By Mary Beth Sheridan
Washington Post Staff Writer
Tuesday, July 6, 2010; A06

TBILISI, GEORGIA -- Secretary of State Hillary Rodham Clinton wrapped up a tour of former Soviet bloc countries Monday by assuring Georgia's pro-American leaders that they will not be abandoned as the Obama administration improves relations with Russia.

That "reset" of relations has unnerved this small country, especially as Russian troops have become entrenched in two breakaway regions where a brief war broke out in 2008.

During her six-hour stop in Georgia, Clinton defended the administration's policy, saying partnership with Russia is producing important results such as a nuclear arms-control accord. But she reiterated longtime U.S. support for Georgia.

"We continue to object to, and criticize, actions by Russia which we believe are wrong. At the top of the list is the invasion and occupation of Georgia," she said.

That comment drew a rebuke from Russian Prime Minister Vladimir Putin, who cast Russia's action as a liberation, rather than an occupation, Russian news agencies reported.

This rugged mountain nation of 4.5 million was a favorite of President George W. Bush, who described it as a "beacon of democracy" for the popular uprising known as the Rose Revolution in 2003. Bush met with President Mikheil Saakashvili five times and shelved a civilian nuclear cooperation deal to protest the Russian military action in Georgia in 2008.

President Obama, by contrast, has not met with Saakashvili, and in May he moved to revive the Russian nuclear deal, telling Congress that Georgia "should no longer be considered an obstacle." That unleashed a wave of criticism that Obama was sacrificing Russia's neighbors.

Clinton responded to such charges Monday, saying the U.S. government continues to press Russia to honor its commitment in a 2008 cease-fire accord to withdraw its troops.

"I think the United States can walk and chew gum at the same time," she told an audience of female leaders.

Still, Clinton acknowledged the difficulties in solving the dispute in Georgia. She suggested that the best way this country could get back the two separatist regions -- South Ossetia and Abkhazia -- is by attracting them with an improved political and economic climate.

"That is the rebuke [to Russia] that no one can dispute," she said. She warned Georgia not to respond to any provocations with violence, and pledged that the United States will continue negotiations.

Saakashvili appeared satisfied.
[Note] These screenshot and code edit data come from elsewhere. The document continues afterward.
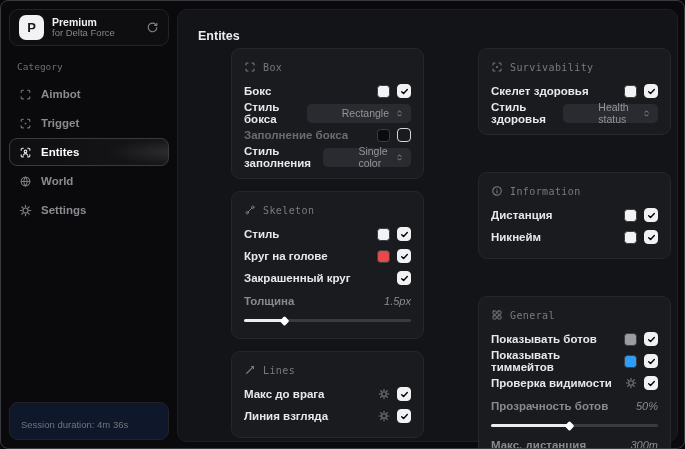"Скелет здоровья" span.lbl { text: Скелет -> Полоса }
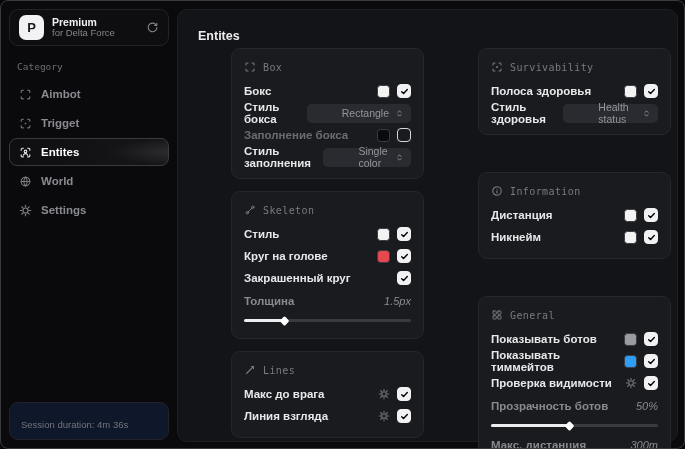"Стиль" span.lbl { text: Стиль -> Полоса }
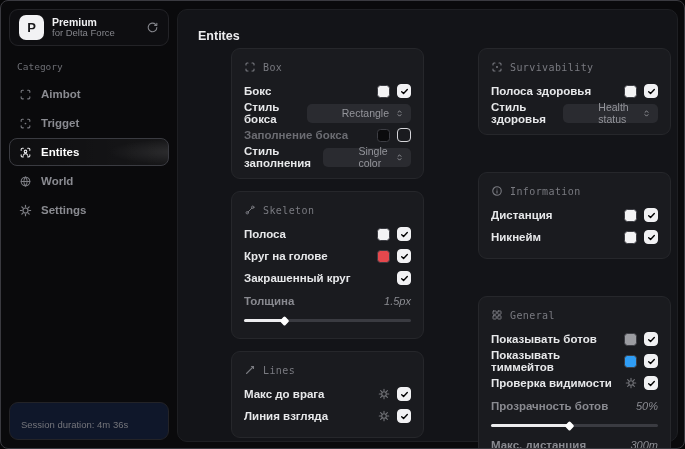"1.5px" .val { font-size: 11px -> 17px; font-style: italic -> none }
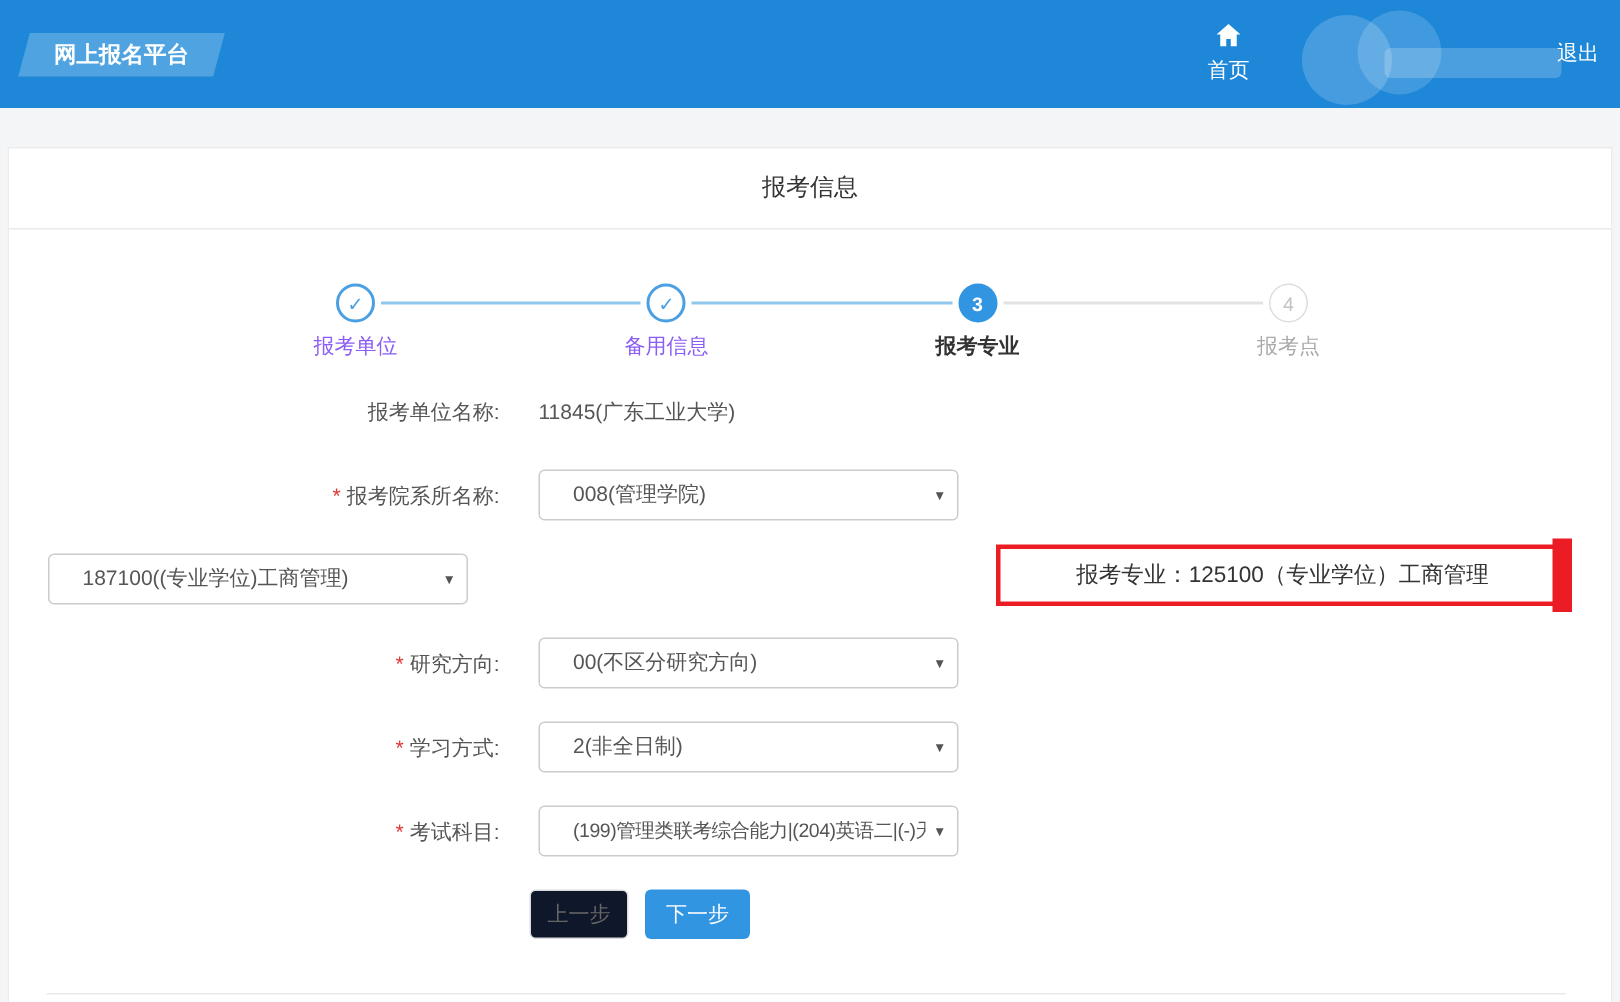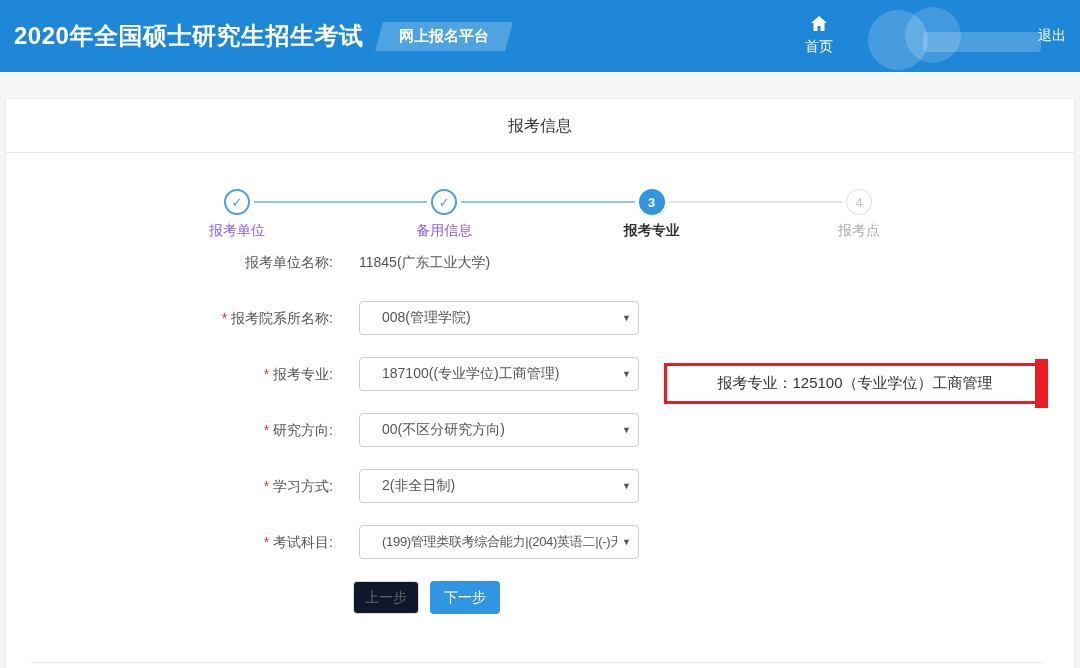"2020年全国硕士研究生招生考试" div.header-title { html: <div>2020年全国硕士研究生招生考试</div> -> none }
He noted that Obama had recently begun to describe Russia's military action as an "invasion," rather than a disproportionate use of force.

"Ultimately, if the reset leads to a more modernized, more open Russia, that's good for all of us," he said at a news conference.

Russia denies that its troops are occupying the two regions, saying they are now independent countries that have invited the Russian forces to stay. The governments of South Ossetia and Abkhazia, which are not recognized by most countries, reiterated that position in statements Monday protesting Clinton's description of them as "occupied" territory.

Clinton's four-day swing through Central Europe and the Caucasus was built around a high-level international conference on democracy in Poland on Saturday. But the trip was also aimed at shoring up relations with countries that have feared being marginalized under the Obama administration. The stops included Ukraine, Azerbaijan and Armenia.

"We've paid a tremendous amount of attention to the relationship with Russia. It's an important relationship," said David Kramer, who was assistant secretary of state for democracy under Bush. "But we've barely paid any attention at all to these other countries, and I think that's been a mistake."